Page-level text extractions:
[Start of Attachment]
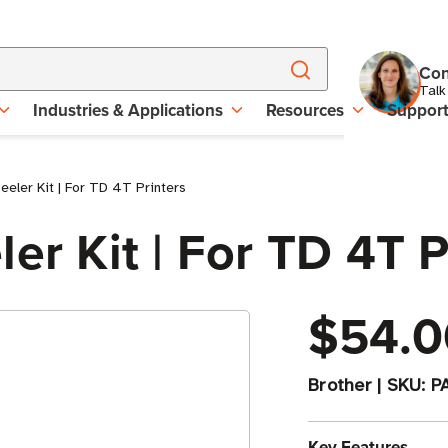
Con
Talk
Industries & Applications
Resources
Suppor
eeler Kit | For TD 4T Printers
er Kit | For TD 4T P
$54.0
Brother
|
SKU:
P
Key Features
[End of Attachment]
Repeat the data word for word; drop the pictures.

## Solved exercise
Con
Talk
Industries & Applications
Resources
Suppor
eeler Kit | For TD 4T Printers
er Kit | For TD 4T P
$54.0
Brother
|
SKU:
P
Key Features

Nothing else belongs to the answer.